■ Problem to solve
Every record should be written out again in full, with no character altered.

■ Data for this task
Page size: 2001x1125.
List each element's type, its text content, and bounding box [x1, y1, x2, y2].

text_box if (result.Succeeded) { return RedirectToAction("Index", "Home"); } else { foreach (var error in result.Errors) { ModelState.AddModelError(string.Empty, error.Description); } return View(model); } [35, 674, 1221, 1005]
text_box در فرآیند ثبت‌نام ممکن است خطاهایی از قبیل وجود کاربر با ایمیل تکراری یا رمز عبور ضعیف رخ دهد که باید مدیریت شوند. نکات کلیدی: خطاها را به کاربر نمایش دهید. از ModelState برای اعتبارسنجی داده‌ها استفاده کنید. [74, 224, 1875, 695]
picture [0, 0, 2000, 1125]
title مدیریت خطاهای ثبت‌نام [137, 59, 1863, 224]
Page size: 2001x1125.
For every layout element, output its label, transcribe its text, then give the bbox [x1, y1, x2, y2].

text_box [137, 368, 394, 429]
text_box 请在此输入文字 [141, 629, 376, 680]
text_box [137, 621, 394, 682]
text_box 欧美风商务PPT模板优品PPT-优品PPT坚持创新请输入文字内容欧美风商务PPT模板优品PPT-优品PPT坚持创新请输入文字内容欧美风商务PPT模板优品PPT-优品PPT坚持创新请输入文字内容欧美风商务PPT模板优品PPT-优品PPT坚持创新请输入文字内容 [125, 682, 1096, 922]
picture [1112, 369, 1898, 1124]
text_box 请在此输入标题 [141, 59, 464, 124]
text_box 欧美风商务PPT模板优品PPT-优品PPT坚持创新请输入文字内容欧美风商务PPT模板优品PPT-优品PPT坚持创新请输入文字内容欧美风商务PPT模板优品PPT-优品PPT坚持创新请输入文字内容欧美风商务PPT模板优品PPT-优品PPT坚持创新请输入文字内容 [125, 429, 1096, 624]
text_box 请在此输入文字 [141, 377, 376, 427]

■ Written answer
Page size: 2001x1125.
List each element's type, its text content, and bounding box [x1, y1, x2, y2].

text_box if (result.Succeeded) { return RedirectToAction("Index", "Home"); } else { foreach (var error in result.Errors) { ModelState.AddModelError(string.Empty, error.Description); } return View(model); } [35, 674, 1221, 1005]
text_box در فرآیند ثبت‌نام ممکن است خطاهایی از قبیل وجود کاربر با ایمیل تکراری یا رمز عبور ضعیف رخ دهد که باید مدیریت شوند. نکات کلیدی: خطاها را به کاربر نمایش دهید. از ModelState برای اعتبارسنجی داده‌ها استفاده کنید. [74, 224, 1875, 695]
picture [0, 0, 2000, 1125]
title مدیریت خطاهای ثبت‌نام [137, 59, 1863, 224]
Page size: 2001x1125.
For every layout element, output its label, transcribe its text, then give the bbox [x1, y1, x2, y2].

text_box [137, 368, 394, 429]
text_box 请在此输入文字 [141, 629, 376, 680]
text_box [137, 621, 394, 682]
text_box 欧美风商务PPT模板优品PPT-优品PPT坚持创新请输入文字内容欧美风商务PPT模板优品PPT-优品PPT坚持创新请输入文字内容欧美风商务PPT模板优品PPT-优品PPT坚持创新请输入文字内容欧美风商务PPT模板优品PPT-优品PPT坚持创新请输入文字内容 [125, 682, 1096, 922]
picture [1112, 369, 1898, 1124]
text_box 请在此输入标题 [141, 59, 464, 124]
text_box 欧美风商务PPT模板优品PPT-优品PPT坚持创新请输入文字内容欧美风商务PPT模板优品PPT-优品PPT坚持创新请输入文字内容欧美风商务PPT模板优品PPT-优品PPT坚持创新请输入文字内容欧美风商务PPT模板优品PPT-优品PPT坚持创新请输入文字内容 [125, 429, 1096, 624]
text_box 请在此输入文字 [141, 377, 376, 427]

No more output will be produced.